GRAFTON BROWN HAIRSTREAKS STILL GOING STRONG

I visited Grafton Wood yesterday for the first time since the cloudy, and hence somewhat disappointing, Open Day eight days ago. However it was a beautiful sunny day yesterday and I was rewarded with five sightings of separate female Brownies.

It was fairly chilly when I first arrived in the wood at 10:30, even though it was sunny, but it gradually warmed up and about an hour later I had my first sightings of two females in a large overgrown hedgerow, to the north of the main pond.

Half an hour or so later I bumped into Steve Williams and he told me he'd seen two females too, but in different locations to mine. We both went to investigate the area where he'd had his sightings and almost immediately found one of the females searching the blackthorn for suitable egg laying sites.

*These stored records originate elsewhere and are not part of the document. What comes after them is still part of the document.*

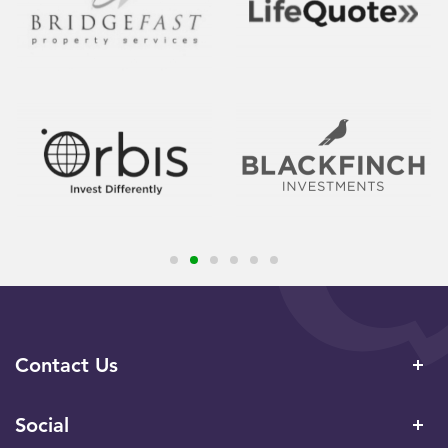
Contact Us
Social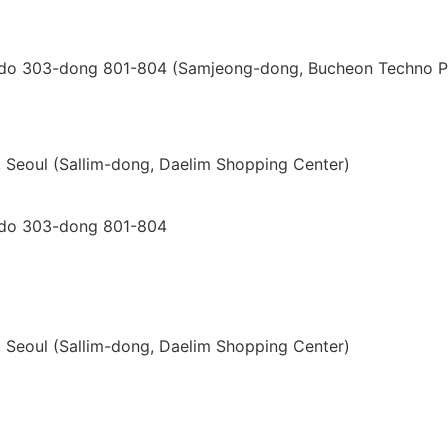
i-do 303-dong 801-804 (Samjeong-dong, Bucheon Techno P
gu, Seoul (Sallim-dong, Daelim Shopping Center)
i-do 303-dong 801-804
gu, Seoul (Sallim-dong, Daelim Shopping Center)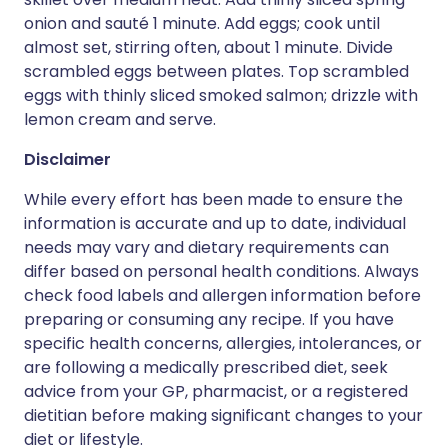
onion and sauté 1 minute. Add eggs; cook until
almost set, stirring often, about 1 minute. Divide
scrambled eggs between plates. Top scrambled
eggs with thinly sliced smoked salmon; drizzle with
lemon cream and serve.
Disclaimer
While every effort has been made to ensure the
information is accurate and up to date, individual
needs may vary and dietary requirements can
differ based on personal health conditions. Always
check food labels and allergen information before
preparing or consuming any recipe. If you have
specific health concerns, allergies, intolerances, or
are following a medically prescribed diet, seek
advice from your GP, pharmacist, or a registered
dietitian before making significant changes to your
diet or lifestyle.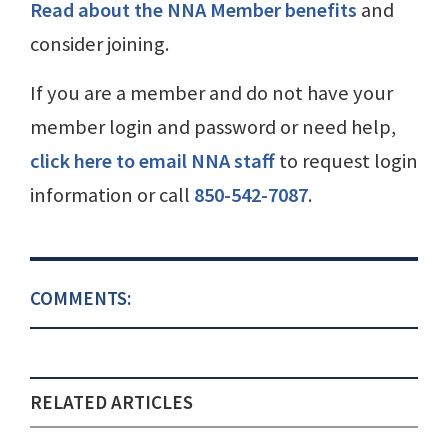
Read about the NNA Member benefits
and
consider joining.
If you are a member and do not have your
member login and password or need help,
click here to email NNA staff
to request login
information or call
850-542-7087
.
COMMENTS:
RELATED ARTICLES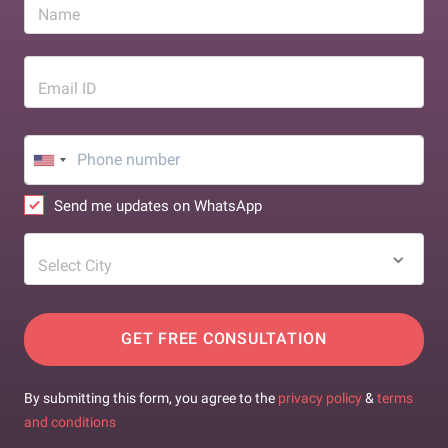
Name
Email ID
Send me updates on WhatsApp
Select City
GET FREE CONSULTATION
By submitting this form, you agree to the
privacy policy
&
terms
and conditions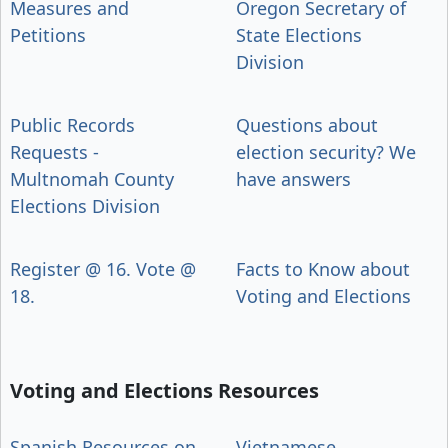
Measures and
Oregon Secretary of
Petitions
State Elections
Division
Public Records
Questions about
Requests -
election security? We
Multnomah County
have answers
Elections Division
Register @ 16. Vote @
Facts to Know about
18.
Voting and Elections
Voting and Elections Resources
Spanish Resources on
Vietnamese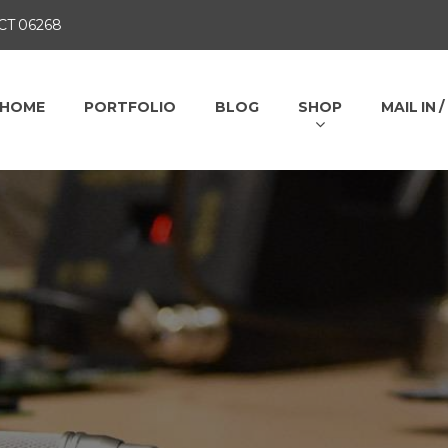
 CT 06268
HOME
PORTFOLIO
BLOG
SHOP
MAIL IN 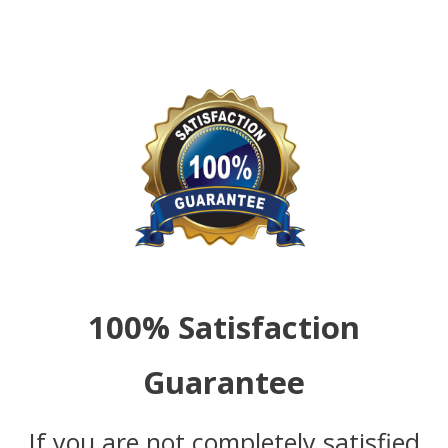
100% Satisfaction
Guarantee
If you are not completely satisfied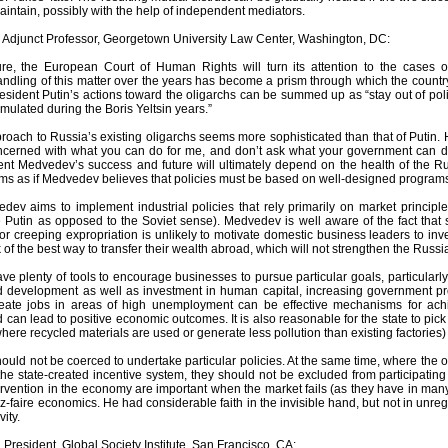
intain, possibly with the help of independent mediators.
, Adjunct Professor, Georgetown University Law Center, Washington, DC:
ture, the European Court of Human Rights will turn its attention to the case
ndling of this matter over the years has become a prism through which the country
esident Putin’s actions toward the oligarchs can be summed up as “stay out of politi
ulated during the Boris Yeltsin years.”
oach to Russia’s existing oligarchs seems more sophisticated than that of Putin. 
ncerned with what you can do for me, and don’t ask what your government can do 
dent Medvedev’s success and future will ultimately depend on the health of th
ems as if Medvedev believes that policies must be based on well-designed programs 
dev aims to implement industrial policies that rely primarily on market princi
Putin as opposed to the Soviet sense). Medvedev is well aware of the fact that sta
 or creeping expropriation is unlikely to motivate domestic business leaders to inve
of the best way to transfer their wealth abroad, which will not strengthen the Rus
 plenty of tools to encourage businesses to pursue particular goals, particularly 
d development as well as investment in human capital, increasing government p
reate jobs in areas of high unemployment can be effective mechanisms for achie
 can lead to positive economic outcomes. It is also reasonable for the state to pick
where recycled materials are used or generate less pollution than existing factories) 
ould not be coerced to undertake particular policies. At the same time, where the ol
the state-created incentive system, they should not be excluded from participating if
vention in the economy are important when the market fails (as they have in many 
ez-faire economics. He had considerable faith in the invisible hand, but not in unreg
ity.
, President, Global Society Institute, San Francisco, CA: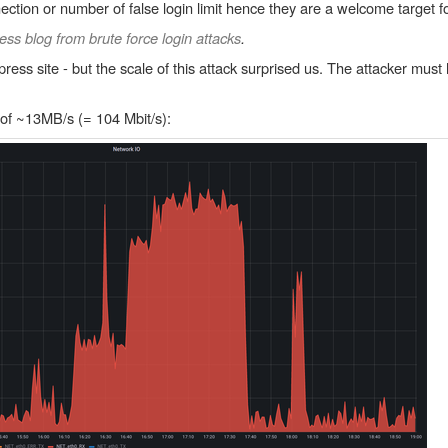
ection or number of false login limit hence they are a welcome target fo
ss blog from brute force login attacks
.
ess site - but the scale of this attack surprised us. The attacker must
 of ~13MB/s (= 104 Mbit/s):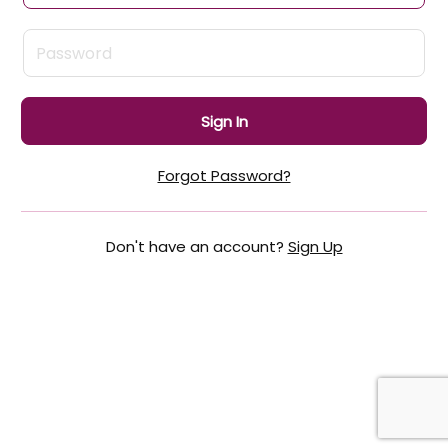
Sign In
Forgot Password?
Don't have an account?
Sign Up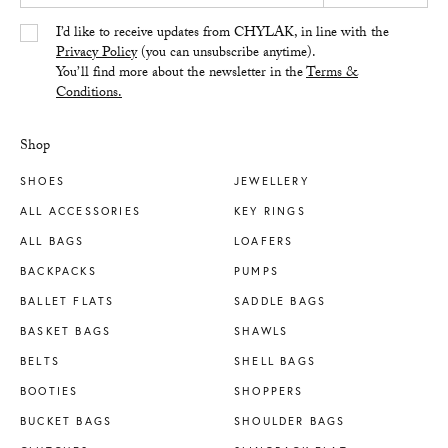
Yes/Tak
I’d like to receive updates from CHYLAK, in line with the
Privacy Policy
(you can unsubscribe anytime).
You’ll find more about the newsletter in the
Terms &
Conditions.
Shop
SHOES
JEWELLERY
ALL ACCESSORIES
KEY RINGS
ALL BAGS
LOAFERS
BACKPACKS
PUMPS
BALLET FLATS
SADDLE BAGS
BASKET BAGS
SHAWLS
BELTS
SHELL BAGS
BOOTIES
SHOPPERS
BUCKET BAGS
SHOULDER BAGS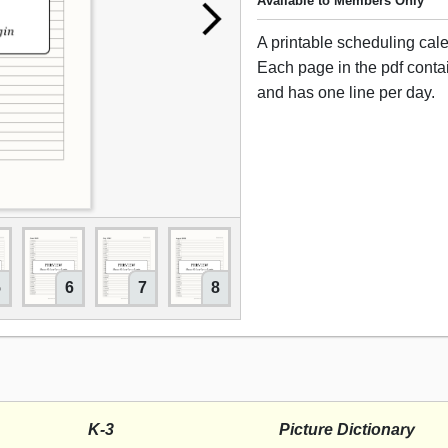
Available to Members Only
A printable scheduling cal
Each page in the pdf cont
and has one line per day.
5
6
7
8
9
10
11
K-3
Picture Dictionary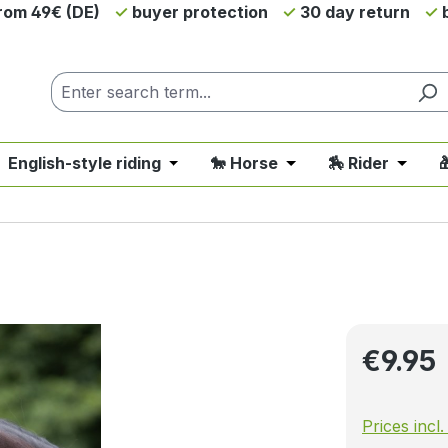
from 49€ (DE)
buyer protection
30 day return
b
 English-style riding
🐎 Horse
🏇 Rider

nu from the category 💲SALE - On Sale
 close the dropdown menu from the category 🤠 Western 
Open or close the dropdown menu fro
Open or close the d
Open o
Regular pri
€9.95
Prices incl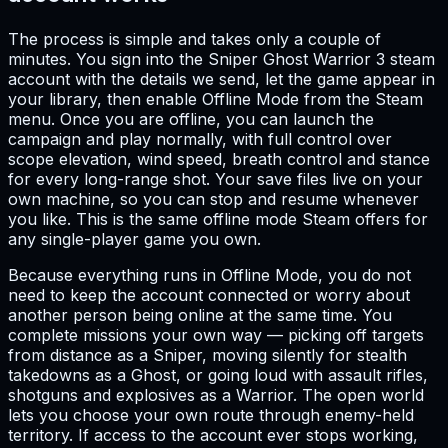
The process is simple and takes only a couple of
minutes. You sign into the Sniper Ghost Warrior 3 steam
account with the details we send, let the game appear in
your library, then enable Offline Mode from the Steam
menu. Once you are offline, you can launch the
campaign and play normally, with full control over
scope elevation, wind speed, breath control and stance
for every long-range shot. Your save files live on your
own machine, so you can stop and resume whenever
you like. This is the same offline mode Steam offers for
any single-player game you own.
Because everything runs in Offline Mode, you do not
need to keep the account connected or worry about
another person being online at the same time. You
complete missions your own way — picking off targets
from distance as a Sniper, moving silently for stealth
takedowns as a Ghost, or going loud with assault rifles,
shotguns and explosives as a Warrior. The open world
lets you choose your own route through enemy-held
territory. If access to the account ever stops working,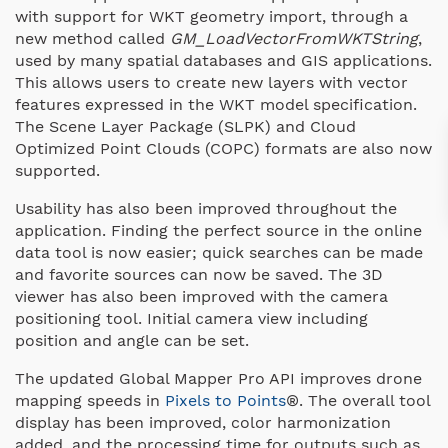
with support for WKT geometry import, through a
new method called
GM_LoadVectorFromWKTString
,
used by many spatial databases and GIS applications.
This allows users to create new layers with vector
features expressed in the WKT model specification.
The Scene Layer Package (SLPK) and Cloud
Optimized Point Clouds (COPC) formats are also now
supported.
Usability has also been improved throughout the
application. Finding the perfect source in the online
data tool is now easier; quick searches can be made
and favorite sources can now be saved. The 3D
viewer has also been improved with the camera
positioning tool. Initial camera view including
position and angle can be set.
The updated Global Mapper Pro API improves drone
mapping speeds in
Pixels to Points
®. The overall tool
display has been improved, color harmonization
added, and the processing time for outputs such as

After crawling up and down various tiny blackthorn stems, this one (presumably?!) seems to have
got confused and I watched it lay an egg on a Field Maple sucker!




Walking back towards the pond, Steve then spotted another female flying and basking on a different stretch of hedgerow. No more sightings at the pond, although I'd earlier met someone who'd seen a female in an Oak tree there first thing in the morning at around 9:30.

At about 2:15 Steve and I both decided to call it a day and walk back to the car park. However
on the way back, Steve pointed out the area where he'd had his first sighting of the day - on a hedgerow roughly halfway between the church car park and the wood. Believe it or not, within a few seconds there it was - flying out of the hedge and stopping to bask just in front of us.


This was the fifth separate female I'd seen on the day, and shortly afterwards I spoke to another guy who'd had a sighting of a female right in the middle of the wood. That one, together with the one seen early on near the pond, plus my five sightings, meant that at least seven separate female Brownies had been seen in or near the wood yesterday. Evidence that the flight season is still very much alive!